Em outubro do ano passado, o chefe do governo garantiu que o Brasil não compraria doses da CoronaVac. “Tudo será esclarecido hoje. Tenha certeza, não compraremos vacina chinesa”, disse o presidente no Twitter, ao desautorizar anúncio do então ministro Eduardo Pazuello, que havia informado a governadores a compra 46 milhões de doses do imunizante.

Pfizer teria vacinado 35 milhões

Na ocasião em que Bolsonaro recusou a CoronaVac, governadores, lideranças políticas e especialistas em saúde se revoltaram com a decisão. “A CPI vai se aprofundar (sobre o tema) por que o Brasil não comprou a vacina da Pfizer”, prometeu o presidente da CPI, Omar Aziz (PSD-AM). Ele afirmou também que a comissão não vai “acabar em pizza”. “Se a Pfizer tivesse fornecido 70 milhões de vacinas, teríamos vacinado 35 milhões de pessoas.” Nesta quarta (5), a CPI ouve o também ex-ministro da Saúde Nelson Teich. Esperado também amanhã, Eduardo Pazuello, que antecedeu o atual, Marcelo Queiroga, informou que não irá à comissão porque teve contato com contaminados pelo vírus.

Leia mais: CPI da Covid começa com depoimentos de ex-ministros da Saúde e fuga de Pazuello

 “Com todos os procedimentos, máscara, isolamento social, informe publicitário, campanha, o presidente usando máscara, dando exemplo, visitando hospitais, reconhecendo a dor das famílias, teríamos diminuído a escassez de oxigênio, falta de leitos, medicamentos e kits educação para salvar vidas?”, quis saber de Mandetta

A senadora Simone Tebet (MDB-MS) perguntou a Mandetta se o país não vivenciaria o caos da falta de oxigênio, de leitos e medicamentos de intubação se o governo tivesse seguidos os procedimentos recomendados, como isolamento social, uso de máscaras, informe publicitário correto etc.
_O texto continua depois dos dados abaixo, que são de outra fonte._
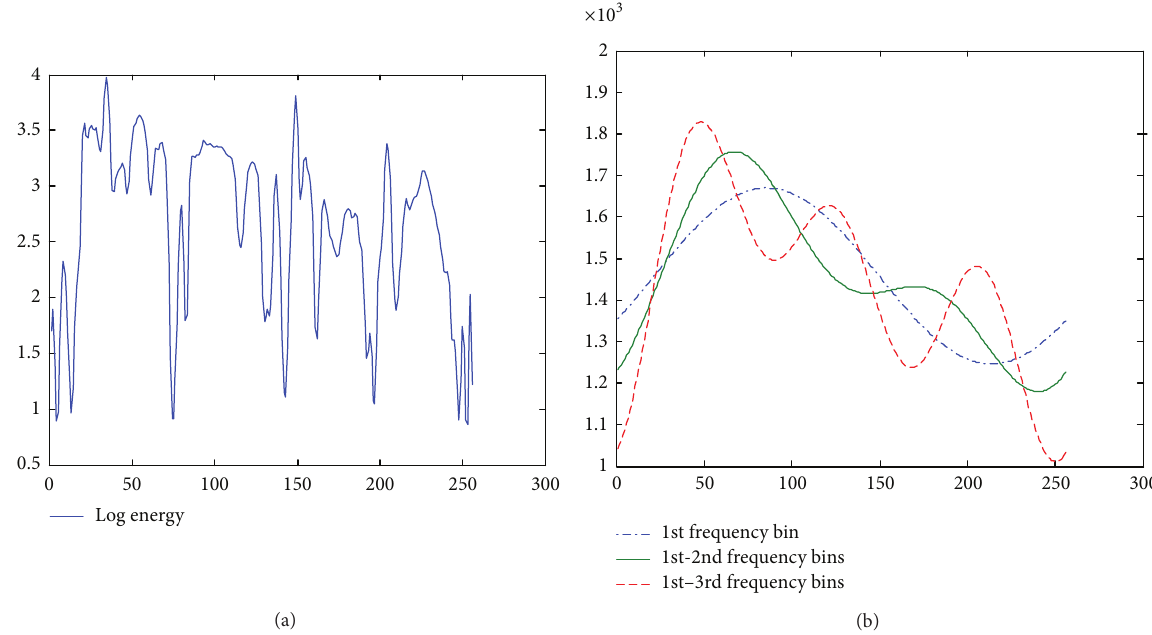
Figure 5: Examples of approximated LFE energy contours from a sad speech utterance.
Mandetta respondeu que se isso tivesse acontecido não estariamos vivenciando o descontrole dessa segunda onda da pandemia..

“A segunda onda que estamos passando é o ápice desse tipo de decisão tóxica, equivocada”, respondeu o ex-ministro da Saúde. Ele citou o personagem Zé Gotinha como um instrumento de educação, assim como “promoção em saúde” por campanhas com ídolos do futebol, por exemplo, para “unir” o país. “Teríamos tido uma segunda onda muito menor.” Para ele, “vacinando acima de 60 anos com duas doses, já teríamos quebrado o colapso do sistema hospitalar.”

A polêmica sobre publicidade federal é outro pronto crítico

Um dos temas centrais da CPI é a comunicação do governo durante a pandemia. E um dos focos da investigação será a contratação de influenciadores para difundir a cloroquina em suas redes sociais, além de omissões e falhas na política de comunicação que deveria transmitir mensagens em defesa de isolamento social e uso de máscaras.

De acordo com relatório do Tribunal de Contas da União (TCU), dos R$ 83,6 milhões gastos em campanhas publicitárias para a pandemia, o governo federal gastou apenas R$ 800 milem ações para divulgar informações sobre o coronavírus, como prevenção, sintomas e medidas a serem adotadas em caso de suspeita de contágio.